Repository files navigation

Django Strong Migrations

Django Strong Migrations was inspired by the wonderful ankane/strong_migrations for rails.

Quick start

  1. Add "strong_migrations" to your INSTALLED_APPS setting like this::
INSTALLED_APPS = [
    ...,
    "strong_migrations",
]
  1. If you want to set a lock timeout for your migrations, set

STRONG_MIGRATIONS_LOCK_TIMEOUT = "2s" in your settings.py file.

Where "2s" is the length of time you want your migration to wait to acquire a lock before failing.

Ignoring Existing Files

Often times users installing this package will have a set of migrations that have already been applied which do not need to be checked for safety.

In order to ignore all of these files, mark a starting point in each of your apps.py files, respectively.

# project/apps.py
from django.apps import AppConfig


class MyApp(AppConfig):
    name = "my_app"
    verbose_name = "My App"
    # this will start checking for safety at the next migration, 0174_some_migration
    check_safe_migrations_from = "0173_my_existing_migration"

    def ready(self):
        super().ready()

        import my_app.signals

Marking Migrations as Safe

you can skip checks on an operation or operations using the

from strong_migrations import safety_assured

class Migration(migrations.Migration):

    safety_assured = True

    dependencies = [
        ('api', 'prior_migration'),
    ]

    operations = [
        # you can pass in any number of operations
        *safety_assured(
            migrations.RemoveField(
                model_name='user',
                name='my_field',
            )
        ),
        migrations.AddField(...),
    ]

DMS/ Redshift Replication Configuration

You can configure the entire project to check for DMS/Redshift Replication safety:

# settings.py

STRONG_MIGRATIONS_CHECK_DMS_REDSHIFT_SAFETY = True

This setting can optionally be set/overridden on an app basis in app settings:

# apps.py
class MyApp(AppConfig):
    name = "my_app"
    verbose_name = "My App"
    check_dms_safety = True

    def ready(self):
        super().ready()

        import my_app.signals

Finally, this can be set on a per-model basis like so:

from django.models import Model
class MyModel(Model):
    CHECK_DMS_REDSHIFT_SAFETY = False

This is priotized from highest to lowest as:

  1. model settings
  2. app settings
  3. project settings

defaulting to False is none are set.

Forcing Migrations Through

In a pinch you can use the flag --skip-strong-migrations to skip safety checks, but these checks will still be run in your test env until you resolve the issue or mark the migration as safe.

Unsafe Migrations

Potentially dangerous operations:

Postgres-specific checks:

DMS / Redshift replication specific checks:

AddField

Adding a non-nullable field is not safe, even with a default value.

Django will set the default value at the db level only until the column has been added, and then it will be removed and exist only in the ORM.

The safe migration path is:

  1. add the column as nullable with a default value
  2. backfill the existing null values
  3. make the column not nullable using the safe migration procedure for that.

In Django 5.x you can also use db_default to set a db default safely.

RenameField

Renaming a column that's in use will cause application errors in between migrations running and the application deploying, a safer approach is to:

  • Create a new column
  • Write to both columns
  • Backfill data from the old column to the new column
  • Move reads from the old column to the new column
  • Stop writing to the old column
  • Drop the old column

RemoveField

Removing a field using the standard RemoveField operation can result in errors in your deployment.

This happens when migrations run before your application has been deployed.
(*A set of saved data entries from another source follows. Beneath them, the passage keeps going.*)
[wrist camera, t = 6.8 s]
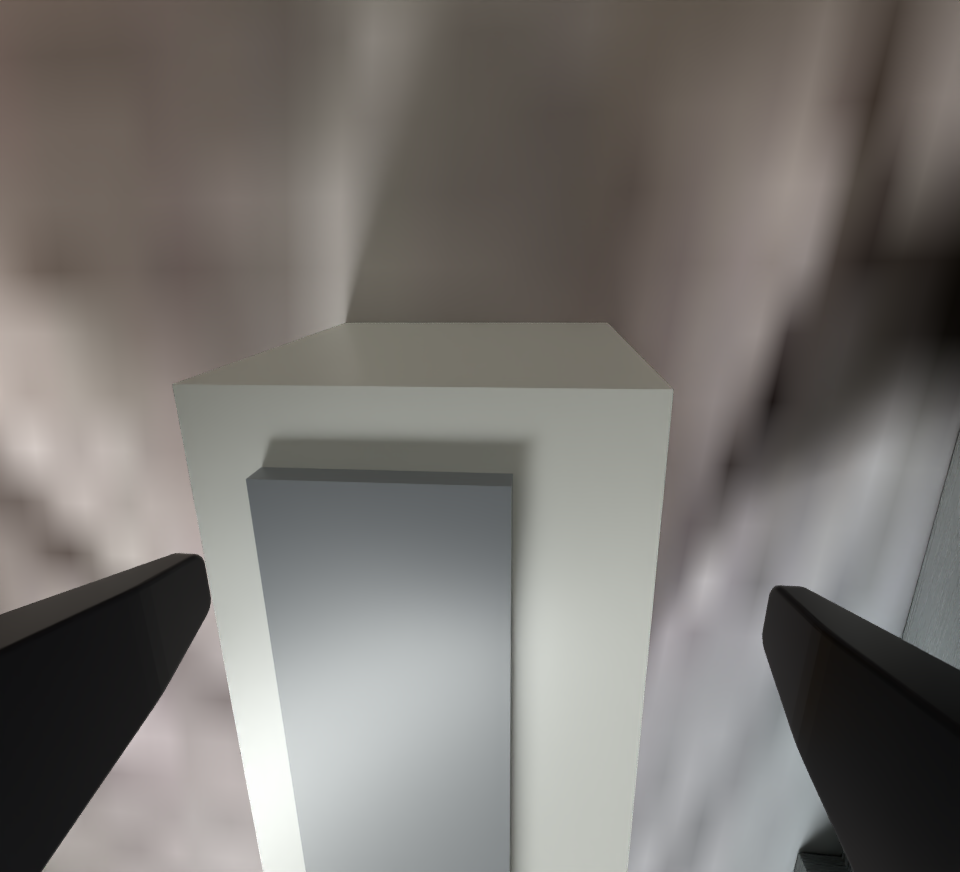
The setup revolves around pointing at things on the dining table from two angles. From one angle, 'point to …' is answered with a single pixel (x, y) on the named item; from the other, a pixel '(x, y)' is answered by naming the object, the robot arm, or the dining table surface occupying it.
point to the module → (434, 589)
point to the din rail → (926, 613)
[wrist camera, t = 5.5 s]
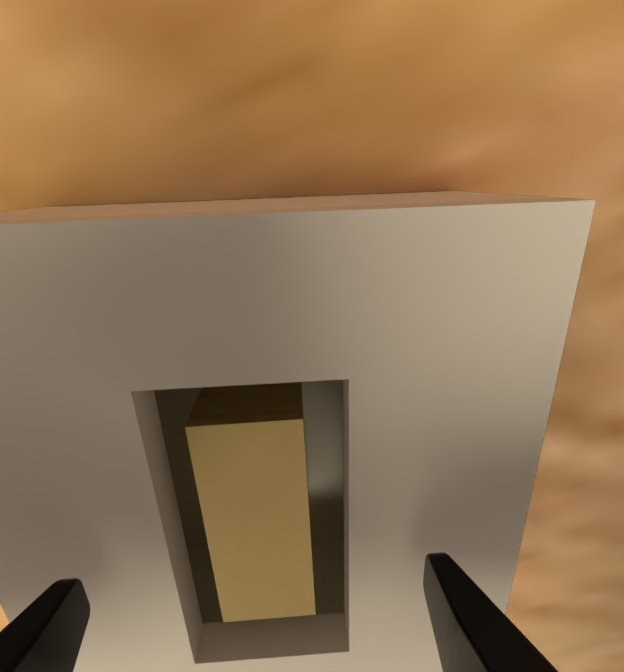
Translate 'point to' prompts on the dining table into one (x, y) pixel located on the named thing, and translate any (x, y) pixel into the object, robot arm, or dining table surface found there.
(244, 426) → the two-tone wooden block
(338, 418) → the moneybox
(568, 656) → the dining table surface
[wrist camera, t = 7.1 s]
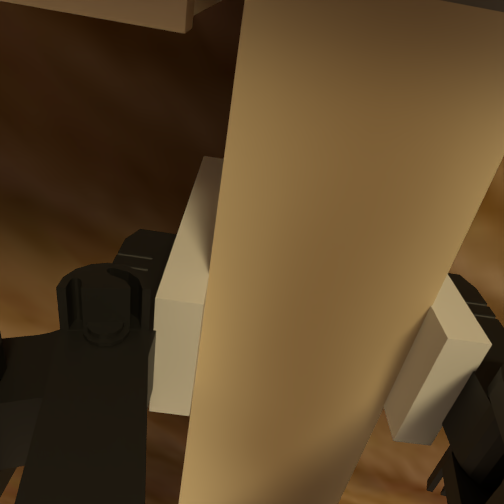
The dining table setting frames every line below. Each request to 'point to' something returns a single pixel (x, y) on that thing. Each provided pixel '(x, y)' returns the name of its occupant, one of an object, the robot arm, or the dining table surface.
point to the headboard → (131, 11)
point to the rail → (334, 230)
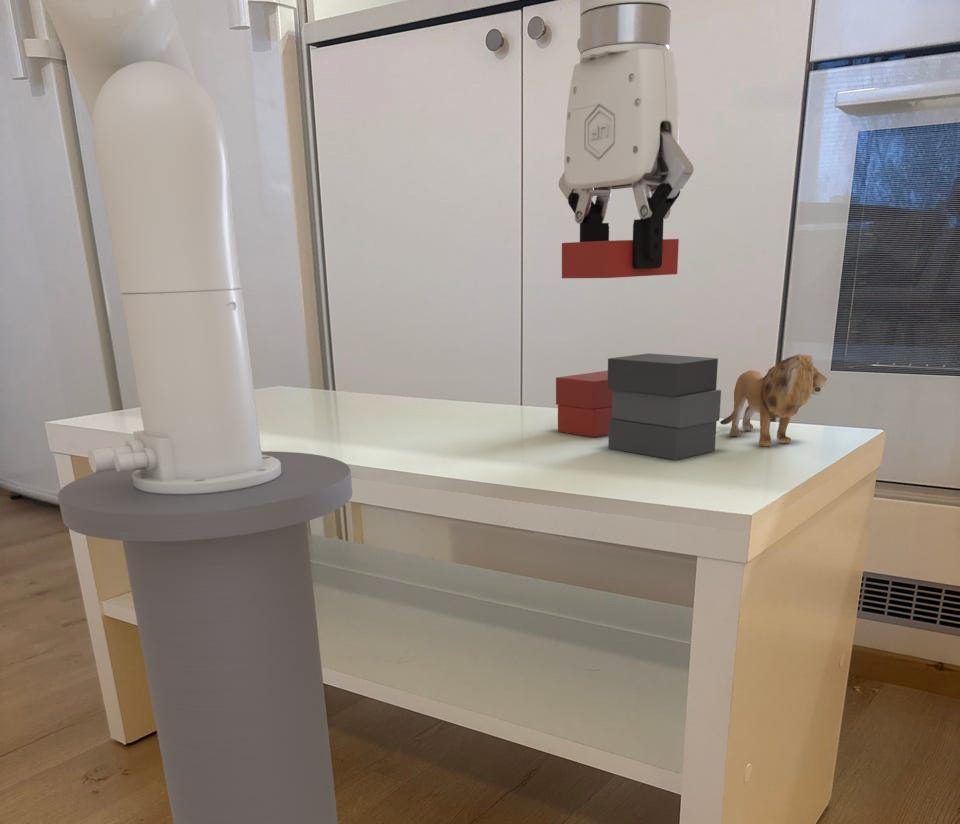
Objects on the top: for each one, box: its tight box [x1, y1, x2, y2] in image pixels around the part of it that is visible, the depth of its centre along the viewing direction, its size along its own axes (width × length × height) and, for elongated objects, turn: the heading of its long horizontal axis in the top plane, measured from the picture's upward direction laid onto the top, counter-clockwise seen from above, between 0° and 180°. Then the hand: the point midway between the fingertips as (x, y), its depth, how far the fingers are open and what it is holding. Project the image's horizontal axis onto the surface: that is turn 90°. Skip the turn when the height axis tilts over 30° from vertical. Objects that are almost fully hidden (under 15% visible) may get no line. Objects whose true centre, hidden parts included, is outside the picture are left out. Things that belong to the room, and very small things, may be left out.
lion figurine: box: [719, 353, 828, 447], centre depth 98 cm, size 15×5×9 cm, turn 21°
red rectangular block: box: [561, 238, 680, 279], centre depth 86 cm, size 6×9×3 cm, turn 128°
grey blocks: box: [607, 353, 722, 461], centre depth 95 cm, size 6×9×9 cm
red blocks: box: [555, 370, 612, 438], centre depth 108 cm, size 6×9×6 cm
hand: (619, 266), depth 87 cm, fingers closed on red rectangular block, 6 cm apart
Your application will continue referring to the field until it has succesfully been deployed.

The safe migration path is to use a state operation to tell django to ignore the field, deploy that change, and then safely drop the django column afterwards:

# first migration
from django.db import migrations, models

class Migration(migrations.Migration):
    dependencies = [
        ('api', 'prior_migration'),
    ]

    operations = [
        migrations.RunSQL(
            sql=migrations.RunSQL.noop,
            reverse_sql=migrations.RunSQL.noop,
            state_operations=[
                migrations.RemoveField(
                    model_name='user',
                    name='my_field',
                )
            ]
        )
    ]

deploy the app after the above migration

# subsequent migration
dependencies = [
    ('api', 'first_migration'),
]

operations = [
    migrations.RunSQL(
        sql="alter table user drop column my_field;",
        reverse_sql=migrations.RunSQL.noop
    )
]

Postgres Specific Operations:

AddConstraint

Adding a constraint will lock the table for reads and writes while the table is scanned in order to validate the constraint.

A safer method is to add the constraint with the NOT VALID option, which will add the constraint immediately without validating existing rows.

Then, in a follow up operation, you can use VALIDATE CONSTRAINT, which does not updates to the table.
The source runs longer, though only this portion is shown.